Can you rewrite the listing below, changing every "Uhr" to "h" and leaving everything else as it is?

:: DATA SHOWN

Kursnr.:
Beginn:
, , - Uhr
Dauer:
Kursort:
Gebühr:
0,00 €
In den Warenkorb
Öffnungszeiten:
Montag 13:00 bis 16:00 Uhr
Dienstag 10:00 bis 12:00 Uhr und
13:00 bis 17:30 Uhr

::::

_RESPONSE TO THIS EXERCISE_.
Kursnr.:
Beginn:
, , - h
Dauer:
Kursort:
Gebühr:
0,00 €
In den Warenkorb
Öffnungszeiten:
Montag 13:00 bis 16:00 h
Dienstag 10:00 bis 12:00 h und
13:00 bis 17:30 h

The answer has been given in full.